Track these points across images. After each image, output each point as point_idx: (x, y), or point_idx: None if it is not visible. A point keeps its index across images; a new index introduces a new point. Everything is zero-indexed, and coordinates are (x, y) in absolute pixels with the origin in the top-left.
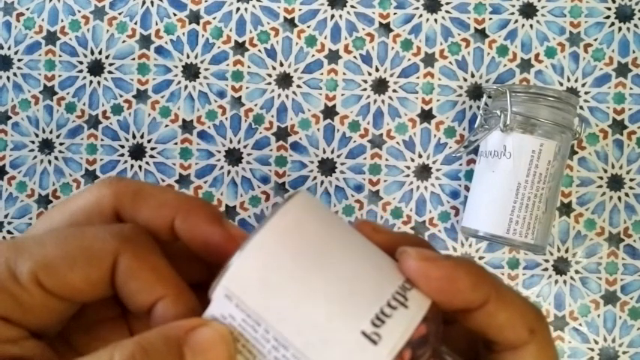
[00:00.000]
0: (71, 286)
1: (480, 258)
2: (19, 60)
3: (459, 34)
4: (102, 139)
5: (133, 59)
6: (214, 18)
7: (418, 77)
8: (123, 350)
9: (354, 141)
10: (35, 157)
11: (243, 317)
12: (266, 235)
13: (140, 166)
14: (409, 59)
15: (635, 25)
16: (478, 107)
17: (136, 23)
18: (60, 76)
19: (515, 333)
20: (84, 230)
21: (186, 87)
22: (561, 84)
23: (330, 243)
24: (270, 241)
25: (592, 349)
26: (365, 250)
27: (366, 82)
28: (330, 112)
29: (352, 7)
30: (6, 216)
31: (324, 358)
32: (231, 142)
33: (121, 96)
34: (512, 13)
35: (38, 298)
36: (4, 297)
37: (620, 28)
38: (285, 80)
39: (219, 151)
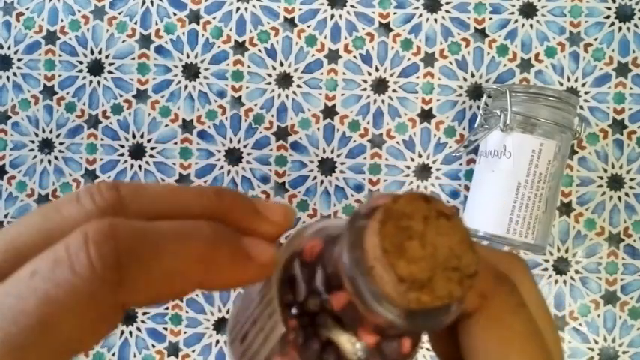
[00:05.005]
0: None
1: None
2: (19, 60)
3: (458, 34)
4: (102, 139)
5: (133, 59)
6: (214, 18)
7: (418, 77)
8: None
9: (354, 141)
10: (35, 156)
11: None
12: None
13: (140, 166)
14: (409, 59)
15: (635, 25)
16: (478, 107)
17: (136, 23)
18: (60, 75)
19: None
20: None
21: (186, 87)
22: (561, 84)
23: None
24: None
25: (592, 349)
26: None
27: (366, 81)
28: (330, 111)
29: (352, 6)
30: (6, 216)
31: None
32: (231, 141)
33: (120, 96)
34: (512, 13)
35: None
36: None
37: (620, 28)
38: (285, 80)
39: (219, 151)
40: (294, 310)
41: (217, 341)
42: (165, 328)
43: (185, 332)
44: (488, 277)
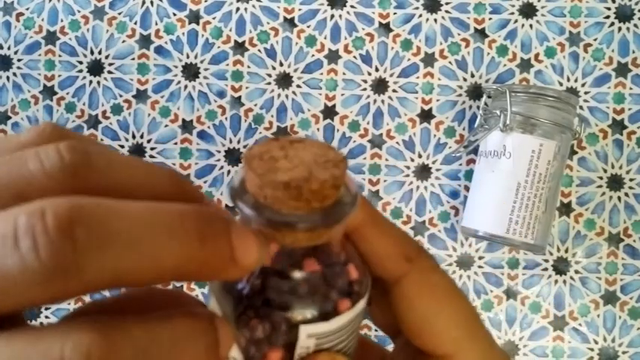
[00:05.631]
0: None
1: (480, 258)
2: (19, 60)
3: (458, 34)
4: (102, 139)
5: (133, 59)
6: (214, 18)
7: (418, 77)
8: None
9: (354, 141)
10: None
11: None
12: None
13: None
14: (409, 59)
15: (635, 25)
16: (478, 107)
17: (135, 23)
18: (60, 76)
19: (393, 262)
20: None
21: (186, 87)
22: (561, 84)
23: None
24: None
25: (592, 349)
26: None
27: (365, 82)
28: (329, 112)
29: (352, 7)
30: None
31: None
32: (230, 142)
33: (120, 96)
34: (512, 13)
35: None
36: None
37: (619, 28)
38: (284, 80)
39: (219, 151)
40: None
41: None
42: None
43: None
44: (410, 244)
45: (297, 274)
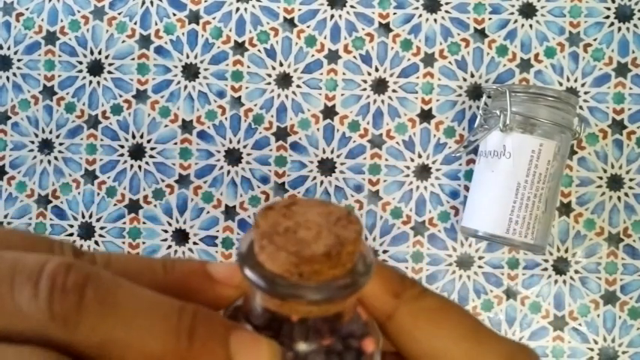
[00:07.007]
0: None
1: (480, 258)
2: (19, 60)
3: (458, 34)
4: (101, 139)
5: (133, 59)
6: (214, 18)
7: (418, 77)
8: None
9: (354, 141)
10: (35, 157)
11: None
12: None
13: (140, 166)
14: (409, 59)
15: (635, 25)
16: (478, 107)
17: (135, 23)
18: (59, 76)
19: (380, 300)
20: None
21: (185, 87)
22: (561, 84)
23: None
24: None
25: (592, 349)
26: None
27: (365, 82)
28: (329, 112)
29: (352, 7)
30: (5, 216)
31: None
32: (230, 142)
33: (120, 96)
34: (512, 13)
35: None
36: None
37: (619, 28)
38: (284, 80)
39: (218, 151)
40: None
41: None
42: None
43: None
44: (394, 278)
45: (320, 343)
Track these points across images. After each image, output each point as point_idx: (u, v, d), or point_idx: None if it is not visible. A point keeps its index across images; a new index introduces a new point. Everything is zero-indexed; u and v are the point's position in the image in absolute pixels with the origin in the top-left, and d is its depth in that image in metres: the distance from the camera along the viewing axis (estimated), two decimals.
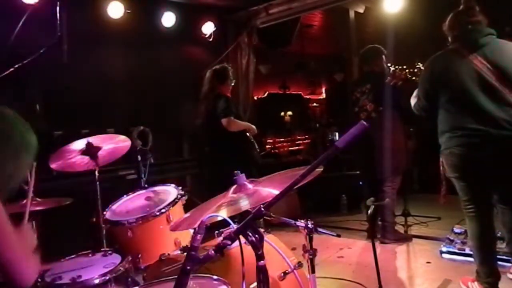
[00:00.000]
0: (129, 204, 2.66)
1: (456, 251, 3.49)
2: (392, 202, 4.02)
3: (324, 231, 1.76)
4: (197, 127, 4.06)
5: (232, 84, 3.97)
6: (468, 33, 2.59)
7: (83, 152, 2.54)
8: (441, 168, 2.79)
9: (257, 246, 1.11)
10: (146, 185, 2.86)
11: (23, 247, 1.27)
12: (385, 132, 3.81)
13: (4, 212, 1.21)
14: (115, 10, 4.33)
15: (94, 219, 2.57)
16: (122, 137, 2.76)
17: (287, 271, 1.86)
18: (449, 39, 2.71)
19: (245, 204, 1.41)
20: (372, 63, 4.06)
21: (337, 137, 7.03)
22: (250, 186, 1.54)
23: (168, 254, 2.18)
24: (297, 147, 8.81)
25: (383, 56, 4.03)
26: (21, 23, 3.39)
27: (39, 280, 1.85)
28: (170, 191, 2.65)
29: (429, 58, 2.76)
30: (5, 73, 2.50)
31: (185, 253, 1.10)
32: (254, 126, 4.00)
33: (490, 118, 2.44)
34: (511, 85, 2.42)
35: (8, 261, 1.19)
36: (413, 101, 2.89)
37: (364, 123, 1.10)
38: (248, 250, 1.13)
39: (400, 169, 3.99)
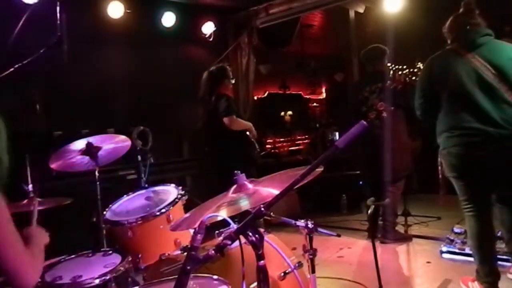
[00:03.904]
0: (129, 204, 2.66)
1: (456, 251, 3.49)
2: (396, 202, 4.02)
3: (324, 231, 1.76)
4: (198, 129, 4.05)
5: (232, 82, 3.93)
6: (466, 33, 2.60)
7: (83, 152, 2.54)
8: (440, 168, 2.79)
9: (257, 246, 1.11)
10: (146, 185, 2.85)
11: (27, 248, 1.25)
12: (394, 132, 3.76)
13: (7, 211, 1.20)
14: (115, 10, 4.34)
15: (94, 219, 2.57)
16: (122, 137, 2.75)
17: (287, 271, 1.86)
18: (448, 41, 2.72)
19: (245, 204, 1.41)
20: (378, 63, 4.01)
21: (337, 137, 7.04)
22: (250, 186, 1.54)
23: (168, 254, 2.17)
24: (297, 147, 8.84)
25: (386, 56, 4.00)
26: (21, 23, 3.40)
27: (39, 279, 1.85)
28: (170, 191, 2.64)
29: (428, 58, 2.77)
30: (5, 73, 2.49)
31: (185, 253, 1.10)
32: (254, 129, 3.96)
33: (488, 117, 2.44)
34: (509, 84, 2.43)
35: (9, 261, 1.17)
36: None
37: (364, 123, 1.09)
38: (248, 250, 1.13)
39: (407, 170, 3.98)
● ● ● ● ● ● ●
→ **PROBLEM DESCRIPTION**
Say, as a bare number, how many lines of the data hold the string "points".

→ **REPLY**
2